Тела товарищей под ледовым холмиком были прикрыты наметенным сугробом, казались собранными в последний путь и не мутили душу. Федот помолился, смахнул снег с порубленной нарты, нашел их ружье, котел, топор, моржовые клыки, обмел медвежью тушу, настрогал мяса, вырубил медвежий бок, чтобы развести на нем огонь «Что не сгорит, то останется в дорогу пропекшимся», – подумал, нащипал лучин с остатков нарты, развел костер. Затрещало, схватилось пламенем сало, черный сытный дым, пополз по льду. Снег повалил гуще и вскоре накрыл так, что пропал из виду крест. Разгребая сугробы ногами, Федот нашел одеяла покойных. Им они были не нужны, а ему облегчали ночлег.
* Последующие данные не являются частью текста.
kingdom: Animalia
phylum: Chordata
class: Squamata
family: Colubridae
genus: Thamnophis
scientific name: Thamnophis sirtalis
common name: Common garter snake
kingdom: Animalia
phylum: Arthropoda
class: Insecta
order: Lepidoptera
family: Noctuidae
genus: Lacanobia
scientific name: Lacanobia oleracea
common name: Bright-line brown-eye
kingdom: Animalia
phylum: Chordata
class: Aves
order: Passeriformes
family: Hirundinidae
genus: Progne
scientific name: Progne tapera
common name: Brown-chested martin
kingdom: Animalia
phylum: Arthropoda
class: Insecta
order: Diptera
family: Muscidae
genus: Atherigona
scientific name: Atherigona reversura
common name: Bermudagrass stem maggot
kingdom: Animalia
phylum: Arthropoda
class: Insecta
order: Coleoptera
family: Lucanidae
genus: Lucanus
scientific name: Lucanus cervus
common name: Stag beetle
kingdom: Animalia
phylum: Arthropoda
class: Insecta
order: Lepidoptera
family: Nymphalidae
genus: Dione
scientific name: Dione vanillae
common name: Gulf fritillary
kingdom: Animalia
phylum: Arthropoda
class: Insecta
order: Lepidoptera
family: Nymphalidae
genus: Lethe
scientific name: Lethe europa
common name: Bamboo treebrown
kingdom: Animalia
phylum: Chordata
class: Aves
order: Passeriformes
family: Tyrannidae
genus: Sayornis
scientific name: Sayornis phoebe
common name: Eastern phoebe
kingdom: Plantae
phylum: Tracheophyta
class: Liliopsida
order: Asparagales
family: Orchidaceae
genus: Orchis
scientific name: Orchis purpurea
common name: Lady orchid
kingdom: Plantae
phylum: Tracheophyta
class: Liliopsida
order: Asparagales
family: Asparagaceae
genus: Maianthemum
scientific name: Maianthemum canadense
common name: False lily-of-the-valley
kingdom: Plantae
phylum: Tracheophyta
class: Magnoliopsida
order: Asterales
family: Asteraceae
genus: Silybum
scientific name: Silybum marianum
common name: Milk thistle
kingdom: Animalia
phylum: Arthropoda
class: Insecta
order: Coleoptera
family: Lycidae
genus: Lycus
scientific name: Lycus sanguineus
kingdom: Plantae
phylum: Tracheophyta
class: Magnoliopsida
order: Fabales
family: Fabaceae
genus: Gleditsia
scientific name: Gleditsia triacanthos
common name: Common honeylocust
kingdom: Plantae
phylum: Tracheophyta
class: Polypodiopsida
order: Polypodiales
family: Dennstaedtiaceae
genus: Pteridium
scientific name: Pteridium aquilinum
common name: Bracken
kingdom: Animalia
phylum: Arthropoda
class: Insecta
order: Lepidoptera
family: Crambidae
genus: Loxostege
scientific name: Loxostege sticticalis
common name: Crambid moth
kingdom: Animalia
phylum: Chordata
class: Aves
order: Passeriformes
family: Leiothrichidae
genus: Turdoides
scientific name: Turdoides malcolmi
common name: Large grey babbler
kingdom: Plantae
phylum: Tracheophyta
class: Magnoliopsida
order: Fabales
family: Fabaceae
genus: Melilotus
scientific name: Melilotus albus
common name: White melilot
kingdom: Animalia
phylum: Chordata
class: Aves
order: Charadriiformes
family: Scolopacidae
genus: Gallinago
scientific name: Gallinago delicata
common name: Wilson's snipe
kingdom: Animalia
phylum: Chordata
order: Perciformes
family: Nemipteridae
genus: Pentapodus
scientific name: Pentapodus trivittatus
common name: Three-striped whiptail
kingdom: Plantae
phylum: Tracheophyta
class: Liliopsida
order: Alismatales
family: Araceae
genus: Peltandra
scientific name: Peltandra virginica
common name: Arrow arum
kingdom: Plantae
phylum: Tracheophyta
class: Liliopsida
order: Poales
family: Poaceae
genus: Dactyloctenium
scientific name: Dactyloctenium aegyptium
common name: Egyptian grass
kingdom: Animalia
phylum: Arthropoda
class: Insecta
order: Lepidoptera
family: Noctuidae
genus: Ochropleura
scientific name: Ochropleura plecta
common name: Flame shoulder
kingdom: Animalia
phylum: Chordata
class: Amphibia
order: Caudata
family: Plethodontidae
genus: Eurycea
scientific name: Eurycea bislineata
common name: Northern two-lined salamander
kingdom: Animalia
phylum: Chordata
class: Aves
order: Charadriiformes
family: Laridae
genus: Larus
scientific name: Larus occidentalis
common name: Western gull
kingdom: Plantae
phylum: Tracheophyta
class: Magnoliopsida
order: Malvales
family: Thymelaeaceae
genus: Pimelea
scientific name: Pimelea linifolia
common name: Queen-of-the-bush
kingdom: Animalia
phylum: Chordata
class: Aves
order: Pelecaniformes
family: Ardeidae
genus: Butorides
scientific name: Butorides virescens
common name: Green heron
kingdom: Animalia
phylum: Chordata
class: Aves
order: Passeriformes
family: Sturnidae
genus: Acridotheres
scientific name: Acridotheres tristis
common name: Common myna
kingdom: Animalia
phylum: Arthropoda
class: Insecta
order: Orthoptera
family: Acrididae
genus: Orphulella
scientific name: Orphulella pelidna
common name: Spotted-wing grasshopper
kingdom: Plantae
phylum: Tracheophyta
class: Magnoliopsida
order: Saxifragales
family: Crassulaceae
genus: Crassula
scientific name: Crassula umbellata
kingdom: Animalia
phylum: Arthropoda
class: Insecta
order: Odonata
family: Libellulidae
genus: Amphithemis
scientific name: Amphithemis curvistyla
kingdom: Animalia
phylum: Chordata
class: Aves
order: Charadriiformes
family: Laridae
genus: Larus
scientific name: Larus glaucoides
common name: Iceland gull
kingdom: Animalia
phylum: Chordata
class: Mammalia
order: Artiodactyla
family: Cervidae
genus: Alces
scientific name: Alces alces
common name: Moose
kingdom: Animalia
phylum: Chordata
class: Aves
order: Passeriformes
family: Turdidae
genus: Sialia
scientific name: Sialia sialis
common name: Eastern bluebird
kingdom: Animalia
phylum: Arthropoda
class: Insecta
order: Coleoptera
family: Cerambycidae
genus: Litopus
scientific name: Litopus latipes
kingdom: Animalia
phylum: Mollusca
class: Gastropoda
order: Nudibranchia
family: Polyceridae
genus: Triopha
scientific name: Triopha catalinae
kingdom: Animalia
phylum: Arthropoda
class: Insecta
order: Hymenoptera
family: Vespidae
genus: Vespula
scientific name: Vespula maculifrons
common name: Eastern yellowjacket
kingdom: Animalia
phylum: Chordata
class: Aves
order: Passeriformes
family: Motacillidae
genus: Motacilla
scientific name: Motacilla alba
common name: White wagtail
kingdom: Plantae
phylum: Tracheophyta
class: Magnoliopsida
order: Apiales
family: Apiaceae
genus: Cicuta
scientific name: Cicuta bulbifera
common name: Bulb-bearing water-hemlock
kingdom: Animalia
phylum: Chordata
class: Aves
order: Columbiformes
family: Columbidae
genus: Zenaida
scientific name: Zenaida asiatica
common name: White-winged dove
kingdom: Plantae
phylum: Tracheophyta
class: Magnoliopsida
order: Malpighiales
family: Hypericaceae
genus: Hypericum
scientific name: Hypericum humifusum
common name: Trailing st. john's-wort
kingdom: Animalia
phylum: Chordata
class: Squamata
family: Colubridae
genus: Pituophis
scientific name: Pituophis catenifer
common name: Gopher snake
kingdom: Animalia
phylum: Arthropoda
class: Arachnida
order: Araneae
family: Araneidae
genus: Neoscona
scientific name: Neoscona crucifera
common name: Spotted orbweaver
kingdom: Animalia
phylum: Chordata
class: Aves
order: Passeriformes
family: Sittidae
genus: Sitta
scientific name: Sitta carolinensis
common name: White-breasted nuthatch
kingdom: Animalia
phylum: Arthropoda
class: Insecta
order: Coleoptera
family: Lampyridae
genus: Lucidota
К утру снегопад поредел, в воздухе кружились редкие веселые снежинки, сквозь них тускло просвечивало солнце. Попов высунул нос из-под одеял, осмотрелся, затем тяжко поднялся, сбрасывая с себя сугроб, поискал глазами старый след и не увидел его. «Ну, вот и все! – пробормотал, разгребая снег над заметенным кострищем. – Милует Бог жизнью, да не милует богатством». Искать коч в бескрайнем ледовом поле было делом безнадежным.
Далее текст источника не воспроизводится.